## What to do
Format every line of the entries below as a Markdown table with two columns: Row, holding a running number, and Text, holding the line. Skip any blank lines.

## Supplied material
=-=-=-=-=
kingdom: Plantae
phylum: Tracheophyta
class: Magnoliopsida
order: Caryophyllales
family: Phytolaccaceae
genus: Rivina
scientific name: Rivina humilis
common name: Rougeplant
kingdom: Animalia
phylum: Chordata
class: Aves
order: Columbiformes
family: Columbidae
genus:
=-=-=-=-=
## Answer to this exercise
| Row | Text |
|---|---|
| 1 | kingdom: Plantae |
| 2 | phylum: Tracheophyta |
| 3 | class: Magnoliopsida |
| 4 | order: Caryophyllales |
| 5 | family: Phytolaccaceae |
| 6 | genus: Rivina |
| 7 | scientific name: Rivina humilis |
| 8 | common name: Rougeplant |
| 9 | kingdom: Animalia |
| 10 | phylum: Chordata |
| 11 | class: Aves |
| 12 | order: Columbiformes |
| 13 | family: Columbidae |
| 14 | genus: |